Dataset items:
----
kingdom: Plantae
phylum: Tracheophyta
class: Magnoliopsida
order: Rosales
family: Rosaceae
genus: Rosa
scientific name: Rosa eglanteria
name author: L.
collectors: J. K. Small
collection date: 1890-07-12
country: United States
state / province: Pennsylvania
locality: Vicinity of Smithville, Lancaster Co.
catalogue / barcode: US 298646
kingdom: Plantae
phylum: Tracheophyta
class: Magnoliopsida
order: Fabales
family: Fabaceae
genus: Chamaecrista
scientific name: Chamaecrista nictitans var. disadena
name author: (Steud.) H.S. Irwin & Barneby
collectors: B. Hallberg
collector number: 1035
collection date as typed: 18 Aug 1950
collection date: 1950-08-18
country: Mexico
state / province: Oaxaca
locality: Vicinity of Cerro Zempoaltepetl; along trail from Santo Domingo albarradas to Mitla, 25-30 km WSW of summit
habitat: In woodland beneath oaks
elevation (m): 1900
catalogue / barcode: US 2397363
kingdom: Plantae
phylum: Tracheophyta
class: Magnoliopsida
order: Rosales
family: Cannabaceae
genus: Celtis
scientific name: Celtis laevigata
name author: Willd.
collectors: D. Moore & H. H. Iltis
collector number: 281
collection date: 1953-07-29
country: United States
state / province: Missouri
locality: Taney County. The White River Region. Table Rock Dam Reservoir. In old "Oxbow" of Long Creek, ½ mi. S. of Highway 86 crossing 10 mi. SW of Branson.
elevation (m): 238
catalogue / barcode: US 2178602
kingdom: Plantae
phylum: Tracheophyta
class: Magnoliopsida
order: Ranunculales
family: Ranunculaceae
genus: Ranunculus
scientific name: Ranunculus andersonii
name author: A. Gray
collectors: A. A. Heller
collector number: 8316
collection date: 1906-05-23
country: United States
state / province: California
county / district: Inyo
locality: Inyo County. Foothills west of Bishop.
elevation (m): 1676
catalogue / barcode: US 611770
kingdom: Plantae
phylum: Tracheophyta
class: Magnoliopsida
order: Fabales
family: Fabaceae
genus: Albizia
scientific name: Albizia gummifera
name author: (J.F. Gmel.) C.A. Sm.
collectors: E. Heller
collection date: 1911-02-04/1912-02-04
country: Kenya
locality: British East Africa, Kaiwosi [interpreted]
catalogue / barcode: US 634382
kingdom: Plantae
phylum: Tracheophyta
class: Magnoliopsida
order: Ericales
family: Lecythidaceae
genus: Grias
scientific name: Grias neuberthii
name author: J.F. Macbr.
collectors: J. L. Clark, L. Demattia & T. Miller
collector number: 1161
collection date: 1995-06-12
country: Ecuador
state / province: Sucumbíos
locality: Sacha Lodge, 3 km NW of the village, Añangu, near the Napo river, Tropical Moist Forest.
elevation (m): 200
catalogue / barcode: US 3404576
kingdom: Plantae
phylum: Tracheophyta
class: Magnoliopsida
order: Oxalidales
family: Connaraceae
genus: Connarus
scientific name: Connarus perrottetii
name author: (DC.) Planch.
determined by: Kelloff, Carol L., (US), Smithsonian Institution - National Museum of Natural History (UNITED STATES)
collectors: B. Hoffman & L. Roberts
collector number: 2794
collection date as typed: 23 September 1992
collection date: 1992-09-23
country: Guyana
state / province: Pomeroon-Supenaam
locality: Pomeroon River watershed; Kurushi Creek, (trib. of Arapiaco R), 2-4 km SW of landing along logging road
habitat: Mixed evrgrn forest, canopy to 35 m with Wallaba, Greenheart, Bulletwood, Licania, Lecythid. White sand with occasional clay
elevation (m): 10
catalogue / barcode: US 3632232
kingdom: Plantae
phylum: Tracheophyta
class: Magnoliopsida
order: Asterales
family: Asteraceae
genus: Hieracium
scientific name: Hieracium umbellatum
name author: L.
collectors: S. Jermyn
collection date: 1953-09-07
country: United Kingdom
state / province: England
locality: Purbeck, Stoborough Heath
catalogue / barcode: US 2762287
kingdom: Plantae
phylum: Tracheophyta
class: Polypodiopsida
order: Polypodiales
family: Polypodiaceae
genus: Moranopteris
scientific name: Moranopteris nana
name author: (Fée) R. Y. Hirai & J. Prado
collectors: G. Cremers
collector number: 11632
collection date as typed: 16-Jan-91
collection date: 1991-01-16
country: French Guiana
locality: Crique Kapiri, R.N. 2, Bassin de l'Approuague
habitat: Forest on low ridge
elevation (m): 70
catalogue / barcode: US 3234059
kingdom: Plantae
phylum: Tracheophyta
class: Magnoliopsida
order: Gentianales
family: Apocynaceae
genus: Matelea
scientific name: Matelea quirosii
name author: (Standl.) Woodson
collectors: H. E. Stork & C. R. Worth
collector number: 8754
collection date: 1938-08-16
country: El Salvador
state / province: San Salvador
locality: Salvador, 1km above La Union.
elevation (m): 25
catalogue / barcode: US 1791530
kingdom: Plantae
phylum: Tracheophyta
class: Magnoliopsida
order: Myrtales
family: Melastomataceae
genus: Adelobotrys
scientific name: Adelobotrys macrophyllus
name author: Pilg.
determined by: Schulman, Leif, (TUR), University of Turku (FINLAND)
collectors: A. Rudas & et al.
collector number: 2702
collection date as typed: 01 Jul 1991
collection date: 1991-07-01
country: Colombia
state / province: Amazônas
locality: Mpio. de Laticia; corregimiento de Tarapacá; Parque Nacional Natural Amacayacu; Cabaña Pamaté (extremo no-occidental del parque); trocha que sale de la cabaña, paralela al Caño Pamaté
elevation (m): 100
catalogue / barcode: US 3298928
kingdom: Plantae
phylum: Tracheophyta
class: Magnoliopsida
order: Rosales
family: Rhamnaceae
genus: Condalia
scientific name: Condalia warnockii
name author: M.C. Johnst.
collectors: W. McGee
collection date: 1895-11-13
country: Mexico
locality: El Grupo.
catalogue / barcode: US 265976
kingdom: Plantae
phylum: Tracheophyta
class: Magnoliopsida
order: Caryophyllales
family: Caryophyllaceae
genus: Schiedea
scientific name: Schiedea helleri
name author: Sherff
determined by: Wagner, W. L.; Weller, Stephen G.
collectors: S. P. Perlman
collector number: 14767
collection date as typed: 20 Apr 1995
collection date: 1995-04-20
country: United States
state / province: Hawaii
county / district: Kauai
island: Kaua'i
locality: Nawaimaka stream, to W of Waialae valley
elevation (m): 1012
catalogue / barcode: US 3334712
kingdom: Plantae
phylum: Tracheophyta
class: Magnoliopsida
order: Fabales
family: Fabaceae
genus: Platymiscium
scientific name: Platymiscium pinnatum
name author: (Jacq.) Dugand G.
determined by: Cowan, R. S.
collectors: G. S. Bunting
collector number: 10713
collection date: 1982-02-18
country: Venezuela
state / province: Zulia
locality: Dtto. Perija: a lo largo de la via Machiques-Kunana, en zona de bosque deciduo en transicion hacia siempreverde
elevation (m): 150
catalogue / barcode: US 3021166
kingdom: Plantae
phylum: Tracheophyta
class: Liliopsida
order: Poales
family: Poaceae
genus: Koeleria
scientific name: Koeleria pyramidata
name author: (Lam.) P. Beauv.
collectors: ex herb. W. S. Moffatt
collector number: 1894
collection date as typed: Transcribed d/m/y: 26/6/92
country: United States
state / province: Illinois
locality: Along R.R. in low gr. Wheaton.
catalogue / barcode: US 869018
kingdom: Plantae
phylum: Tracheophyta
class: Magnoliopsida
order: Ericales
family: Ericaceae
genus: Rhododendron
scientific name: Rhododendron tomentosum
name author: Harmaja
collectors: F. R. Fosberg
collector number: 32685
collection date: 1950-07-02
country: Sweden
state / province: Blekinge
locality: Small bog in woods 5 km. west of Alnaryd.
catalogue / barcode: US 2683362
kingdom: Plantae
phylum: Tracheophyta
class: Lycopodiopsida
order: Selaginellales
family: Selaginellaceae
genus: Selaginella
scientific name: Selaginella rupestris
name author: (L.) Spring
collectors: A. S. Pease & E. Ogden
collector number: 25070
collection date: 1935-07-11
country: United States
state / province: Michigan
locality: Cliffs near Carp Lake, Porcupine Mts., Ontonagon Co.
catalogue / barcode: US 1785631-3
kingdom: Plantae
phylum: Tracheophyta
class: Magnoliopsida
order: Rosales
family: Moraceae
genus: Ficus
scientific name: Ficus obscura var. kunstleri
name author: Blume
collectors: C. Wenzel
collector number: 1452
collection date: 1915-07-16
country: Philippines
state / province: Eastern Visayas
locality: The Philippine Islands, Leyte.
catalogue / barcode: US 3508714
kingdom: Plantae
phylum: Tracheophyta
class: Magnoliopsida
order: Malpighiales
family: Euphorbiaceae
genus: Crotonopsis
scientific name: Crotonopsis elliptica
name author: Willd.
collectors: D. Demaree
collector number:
----
**Work required**.
Rewrite the listing starting at the line containing "collection date: 1953-09-07" and ending at the line containing "genus: Moranopteris", swapping "catalogue" for "catalog" and keeping everything else the same.

**Response to the task**.
collection date: 1953-09-07
country: United Kingdom
state / province: England
locality: Purbeck, Stoborough Heath
catalog / barcode: US 2762287
kingdom: Plantae
phylum: Tracheophyta
class: Polypodiopsida
order: Polypodiales
family: Polypodiaceae
genus: Moranopteris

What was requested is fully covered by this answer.